Someone who cared about me for who I am and I mean really cared !!
Someone took all this from us.
I know this was not right but you do not control your emotions.
We learned a lot about life in two different worlds.
When someone says he's ruined my life, it's just the opposite.
He gave me life back and made me feel joy in small things.
To you who did this, I wonder why, do you hate me so much.
I want to know so I can try to move on.
It's hard but I guess I have to.
So please whoever you are and no matter why tell me.
I can't handle this anymore.
Isolated due to Corona. I have no appetite, I have lost 4 1/2 kilos now.
And this would not be enough.
I had to return the cat Isak.
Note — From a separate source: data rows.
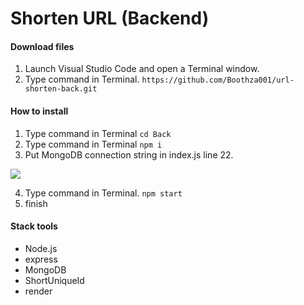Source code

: # Shorten URL (Backend)

#### Download files
1. Launch Visual Studio Code and open a Terminal window.
2. Type command in Terminal.     `https://github.com/Boothza001/url-shorten-back.git`

#### How to install
1. Type command in Terminal     `cd Back`
2. Type command in Terminal     `npm i`
3. Put MongoDB connection string in index.js line 22.

[![](https://i.postimg.cc/507h938m/Screenshot-2024-03-31-132026.png)](https://postimg.cc/7GzsmSsC)

4. Type command in Terminal.     `npm start`
5. finish

#### Stack tools
- Node.js
- express
- MongoDB
- ShortUniqueId
- render
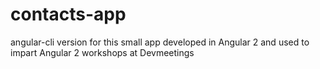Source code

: # contacts-app
angular-cli version for this small app developed in Angular 2 and used to impart Angular 2 workshops at Devmeetings

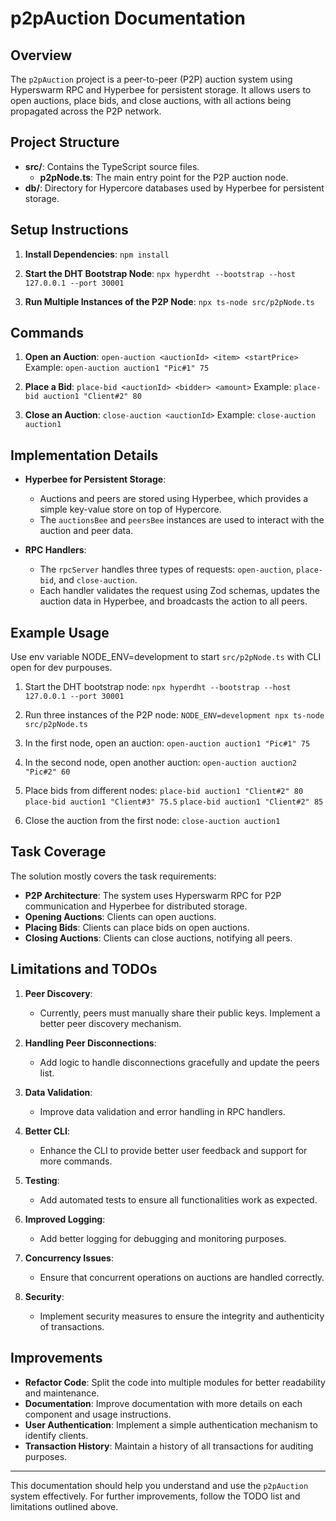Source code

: 
# p2pAuction Documentation

## Overview

The `p2pAuction` project is a peer-to-peer (P2P) auction system using Hyperswarm RPC and Hyperbee for persistent storage. It allows users to open auctions, place bids, and close auctions, with all actions being propagated across the P2P network.

## Project Structure

-   **src/**: Contains the TypeScript source files.
    -   **p2pNode.ts**: The main entry point for the P2P auction node.
-   **db/**: Directory for Hypercore databases used by Hyperbee for persistent storage.

## Setup Instructions

1.  **Install Dependencies**:
    `npm install` 
2.  **Start the DHT Bootstrap Node**:
    `npx hyperdht --bootstrap --host 127.0.0.1 --port 30001` 
    
3.  **Run Multiple Instances of the P2P Node**:
    `npx ts-node src/p2pNode.ts` 
## Commands

1.  **Open an Auction**:
    `open-auction <auctionId> <item> <startPrice>`   
    Example:
    `open-auction auction1 "Pic#1" 75` 
    
2.  **Place a Bid**:
    `place-bid <auctionId> <bidder> <amount>` 
    Example:
    `place-bid auction1 "Client#2" 80` 
3.  **Close an Auction**:
    `close-auction <auctionId>` 
    Example:
    `close-auction auction1` 

## Implementation Details

-   **Hyperbee for Persistent Storage**:
    
    -   Auctions and peers are stored using Hyperbee, which provides a simple key-value store on top of Hypercore.
    -   The `auctionsBee` and `peersBee` instances are used to interact with the auction and peer data.
-   **RPC Handlers**:
    
    -   The `rpcServer` handles three types of requests: `open-auction`, `place-bid`, and `close-auction`.
    -   Each handler validates the request using Zod schemas, updates the auction data in Hyperbee, and broadcasts the action to all peers.

## Example Usage

Use env variable NODE_ENV=development to start `src/p2pNode.ts` with CLI open for dev purpouses.

1.  Start the DHT bootstrap node:
    `npx hyperdht --bootstrap --host 127.0.0.1 --port 30001` 

2.  Run three instances of the P2P node:
    `NODE_ENV=development npx ts-node src/p2pNode.ts` 
    
3.  In the first node, open an auction:
    `open-auction auction1 "Pic#1" 75` 
    
4.  In the second node, open another auction:
    `open-auction auction2 "Pic#2" 60` 
    
5.  Place bids from different nodes:
	`place-bid auction1 "Client#2" 80`
	`place-bid auction1 "Client#3" 75.5`
	`place-bid auction1 "Client#2" 85`    
6.  Close the auction from the first node:
    `close-auction auction1` 
## Task Coverage

The solution mostly covers the task requirements:

-   **P2P Architecture**: The system uses Hyperswarm RPC for P2P communication and Hyperbee for distributed storage.
-   **Opening Auctions**: Clients can open auctions.
-   **Placing Bids**: Clients can place bids on open auctions.
-   **Closing Auctions**: Clients can close auctions, notifying all peers.

## Limitations and TODOs

1.  **Peer Discovery**:
    
    -   Currently, peers must manually share their public keys. Implement a better peer discovery mechanism.
2.  **Handling Peer Disconnections**:
    
    -   Add logic to handle disconnections gracefully and update the peers list.
3.  **Data Validation**:
    
    -   Improve data validation and error handling in RPC handlers.
4.  **Better CLI**:
    
    -   Enhance the CLI to provide better user feedback and support for more commands.
5.  **Testing**:
    
    -   Add automated tests to ensure all functionalities work as expected.
6.  **Improved Logging**:
    
    -   Add better logging for debugging and monitoring purposes.
7.  **Concurrency Issues**:
    
    -   Ensure that concurrent operations on auctions are handled correctly.
8.  **Security**:
    
    -   Implement security measures to ensure the integrity and authenticity of transactions.

## Improvements

-   **Refactor Code**: Split the code into multiple modules for better readability and maintenance.
-   **Documentation**: Improve documentation with more details on each component and usage instructions.
-   **User Authentication**: Implement a simple authentication mechanism to identify clients.
-   **Transaction History**: Maintain a history of all transactions for auditing purposes.

----------

This documentation should help you understand and use the `p2pAuction` system effectively. For further improvements, follow the TODO list and limitations outlined above.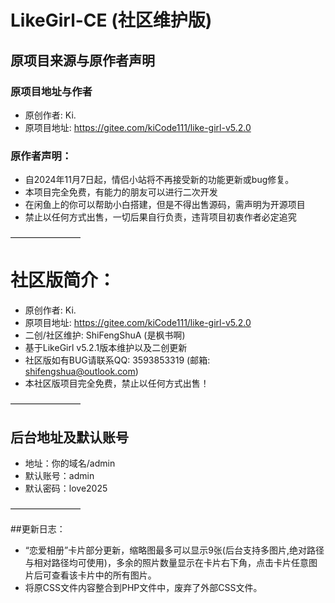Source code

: # LikeGirl-CE (社区维护版)

## 原项目来源与原作者声明

### 原项目地址与作者
- 原创作者: Ki.
- 原项目地址: https://gitee.com/kiCode111/like-girl-v5.2.0

### 原作者声明：
- 自2024年11月7日起，情侣小站将不再接受新的功能更新或bug修复。
- 本项目完全免费，有能力的朋友可以进行二次开发
- 在闲鱼上的你可以帮助小白搭建，但是不得出售源码，需声明为开源项目
- 禁止以任何方式出售，一切后果自行负责，违背项目初衷作者必定追究

————————

# 社区版简介：
- 原创作者: Ki.
- 原项目地址: https://gitee.com/kiCode111/like-girl-v5.2.0
- 二创/社区维护: ShiFengShuA (是枫书啊)
- 基于LikeGirl v5.2.1版本维护以及二创更新
- 社区版如有BUG请联系QQ: 3593853319 (邮箱: shifengshua@outlook.com)
- 本社区版项目完全免费，禁止以任何方式出售！

————————

## 后台地址及默认账号
- 地址：你的域名/admin
- 默认账号：admin
- 默认密码：love2025

————————

##更新日志：
- “恋爱相册”卡片部分更新，缩略图最多可以显示9张(后台支持多图片,绝对路径与相对路径均可使用)，多余的照片数量显示在卡片右下角，点击卡片任意图片后可查看该卡片中的所有图片。
- 将原CSS文件内容整合到PHP文件中，废弃了外部CSS文件。
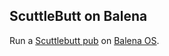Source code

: ScuttleButt on Balena
---------------------

Run a [Scuttlebutt pub][1] on [Balena OS][2].

[1]: https://github.com/ssbc/ssb-minimal-pub-server
[2]: https://balena.io
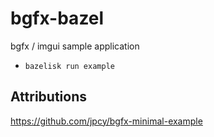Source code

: # bgfx-bazel
bgfx / imgui sample application

- `bazelisk run example`


## Attributions
https://github.com/jpcy/bgfx-minimal-example
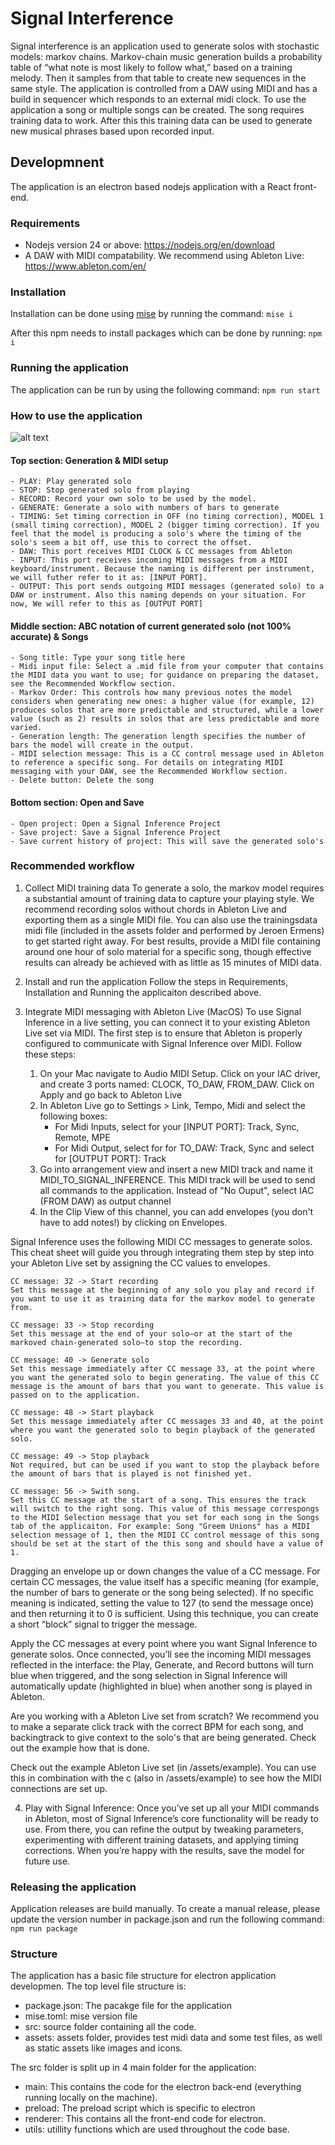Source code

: 
# Signal Interference

Signal interference is an application used to generate solos with stochastic models: markov chains. Markov-chain music generation builds a probability table of “what note is most likely to follow what,” based on a training melody. Then it samples from that table to create new sequences in the same style. The application is controlled from a DAW using MIDI and has a build in sequencer which responds to an external midi clock. To use the application a song or multiple songs can be created. The song requires training data to work. After this this training data can be used to generate new musical phrases based upon recorded input.

## Developmnent

The application is an electron based nodejs application with a React front-end.

### Requirements
 - Nodejs version 24 or above: https://nodejs.org/en/download
 - A DAW with MIDI compatability. We recommend using Ableton Live: https://www.ableton.com/en/

### Installation
Installation can be done using [mise](https://mise.jdx.dev/) by running the command: ``mise i``

After this npm needs to install packages which can be done by running: ``npm i``

### Running the application
The application can be run by using the following command: ``npm run start``

### How to use the application 
![alt text](./assets/images/screenshot_signal_inference.png "Logo Title Text 1")

#### Top section: Generation & MIDI setup 
    - PLAY: Play generated solo
    - STOP: Stop generated solo from playing 
    - RECORD: Record your own solo to be used by the model. 
    - GENERATE: Generate a solo with numbers of bars to generate
    - TIMING: Set timing correction in OFF (no timing correction), MODEL 1 (small timing correction), MODEL 2 (bigger timing correction). If you feel that the model is producing a solo's where the timing of the solo's seem a bit off, use this to correct the offset. 
    - DAW: This port receives MIDI CLOCK & CC messages from Ableton
    - INPUT: This port receives incoming MIDI messages from a MIDI keyboard/instrument. Because the naming is different per instrument, we will futher refer to it as: [INPUT PORT].
    - OUTPUT: This port sends outgoing MIDI messages (generated solo) to a DAW or instrument. Also this naming depends on your situation. For now, We will refer to this as [OUTPUT PORT]

#### Middle section: ABC notation of current generated solo (not 100% accurate) & Songs
    - Song title: Type your song title here
    - Midi input file: Select a .mid file from your computer that contains the MIDI data you want to use; for guidance on preparing the dataset, see the Recommended Workflow section. 
    - Markov Order: This controls how many previous notes the model considers when generating new ones: a higher value (for example, 12) produces solos that are more predictable and structured, while a lower value (such as 2) results in solos that are less predictable and more varied.
    - Generation length: The generation length specifies the number of bars the model will create in the output.
    - MIDI selection message: This is a CC control message used in Ableton to reference a specific song. For details on integrating MIDI messaging with your DAW, see the Recommended Workflow section.
    - Delete button: Delete the song 

#### Bottom section: Open and Save
    - Open project: Open a Signal Inference Project
    - Save project: Save a Signal Inference Project
    - Save current history of project: This will save the generated solo's 

### Recommended workflow
1. Collect MIDI training data
To generate a solo, the markov model requires a substantial amount of training data to capture your playing style. We recommend recording solos without chords in Ableton Live and exporting them as a single MIDI file. You can also use the trainingsdata midi file (included in the assets folder and performed by Jeroen Ermens) to get started right away. For best results, provide a MIDI file containing around one hour of solo material for a specific song, though effective results can already be achieved with as little as 15 minutes of MIDI data.

2. Install and run the application
Follow the steps in Requirements, Installation and Running the applicaiton described above.

3. Integrate MIDI messaging with Ableton Live (MacOS)
To use Signal Inference in a live setting, you can connect it to your existing Ableton Live set via MIDI. The first step is to ensure that Ableton is properly configured to communicate with Signal Inference over MIDI. Follow these steps:

    1. On your Mac navigate to Audio MIDI Setup. Click on your IAC driver, and create 3 ports named: CLOCK, TO_DAW, FROM_DAW. Click on Apply and go back to Ableton Live
    2. In Ableton Live go to Settings > Link, Tempo, Midi and select the following boxes:
        - For Midi Inputs, select for your [INPUT PORT]: Track, Sync, Remote, MPE
        - For Midi Output, select for for TO_DAW: Track, Sync and select for [OUTPUT PORT]: Track
    3. Go into arrangement view and insert a new MIDI track and name it MIDI_TO_SIGNAL_INFERENCE. This MIDI track will be used to send all commands to the application. Instead of "No Ouput", select IAC (FROM DAW) as output channel
    7. In the Clip View of this channel, you can add envelopes (you don't have to add notes!) by clicking on Envelopes. 
    
Signal Inference uses the following MIDI CC messages to generate solos. This cheat sheet will guide you through integrating them step by step into your Ableton Live set by assigning the CC values to envelopes.

    CC message: 32 -> Start recording
    Set this message at the beginning of any solo you play and record if you want to use it as training data for the markov model to generate from. 

    CC message: 33 -> Stop recording
    Set this message at the end of your solo—or at the start of the markoved chain-generated solo—to stop the recording.

    CC message: 40 -> Generate solo
    Set this message immediately after CC message 33, at the point where you want the generated solo to begin generating. The value of this CC message is the amount of bars that you want to generate. This value is passed on to the application. 

    CC message: 48 -> Start playback
    Set this message immediately after CC messages 33 and 40, at the point where you want the generated solo to begin playback of the generated solo.

    CC message: 49 -> Stop playback
    Not required, but can be used if you want to stop the playback before the amount of bars that is played is not finished yet.

    CC message: 56 -> Swith song. 
    Set this CC message at the start of a song. This ensures the track will switch to the right song. This value of this message correspongs to the MIDI Selection message that you set for each song in the Songs tab of the applicaiton. For example: Song "Greem Unions" has a MIDI selection message of 1, then the MIDI CC control message of this song should be set at the start of the this song and should have a value of 1. 

Dragging an envelope up or down changes the value of a CC message. For certain CC messages, the value itself has a specific meaning (for example, the number of bars to generate or the song being selected). If no specific meaning is indicated, setting the value to 127 (to send the message once) and then returning it to 0 is sufficient. Using this technique, you can create a short “block” signal to trigger the message. 

Apply the CC messages at every point where you want Signal Inference to generate solos. Once connected, you’ll see the incoming MIDI messages reflected in the interface: the Play, Generate, and Record buttons will turn blue when triggered, and the song selection in Signal Inference will automatically update (highlighted in blue) when another song is played in Ableton.

Are you working with a Ableton Live set from scratch? We recommend you to make a separate click track with the correct BPM for each song, and backingtrack to give context to the solo's that are being generated. Check out the example how that is done. 

Check out the example Ableton Live set (in /assets/example). You can use this in combination with the c (also in /assets/example) to see how the MIDI connections are set up.

4. Play with Signal Inference: 
Once you’ve set up all your MIDI commands in Ableton, most of Signal Inference’s core functionality will be ready to use. From there, you can refine the output by tweaking parameters, experimenting with different training datasets, and applying timing corrections. When you’re happy with the results, save the model for future use.

### Releasing the application
Application releases are build manually. To create a manual release, please update the version number in package.json and run the following command: ``npm run package``

### Structure
The application has a basic file structure for electron application developmen. The top level file structure is:
 - package.json: The pacakge file for the application
 - mise.toml: mise version file
 - src: source folder containing all the code.
 - assets: assets folder, provides test midi data and some test files, as well as static assets like images and icons.

The src folder is split up in 4 main folder for the application:
 - main: This contains the code for the electron back-end (everything running locally on the machine).
 - preload: The preload script which is specific to electron
 - renderer: This contains all the front-end code for electron.
 - utils: utillity functions which are used throughout the code base.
He was probably more hurt than me.
He started attacking for no reason.
I understand that not all cats can be repaired.
It was so hard to have to leave him.
But it does not work to have it that way.
So now the kitten Frasse has moved in with me.
He's a lively little guy.  He was left alone in the woods.
He wakes me up every morning at 6 o'clock to sit and kiss me on the face.
Had it not been for him, I would probably have slept all day.
 
 
 
 
 
With this depressing post,
I say to my special friend "Ana oheboka kasera" " أحبك ".
 
I wish you all a wonderful day / evening wherever in the world you are.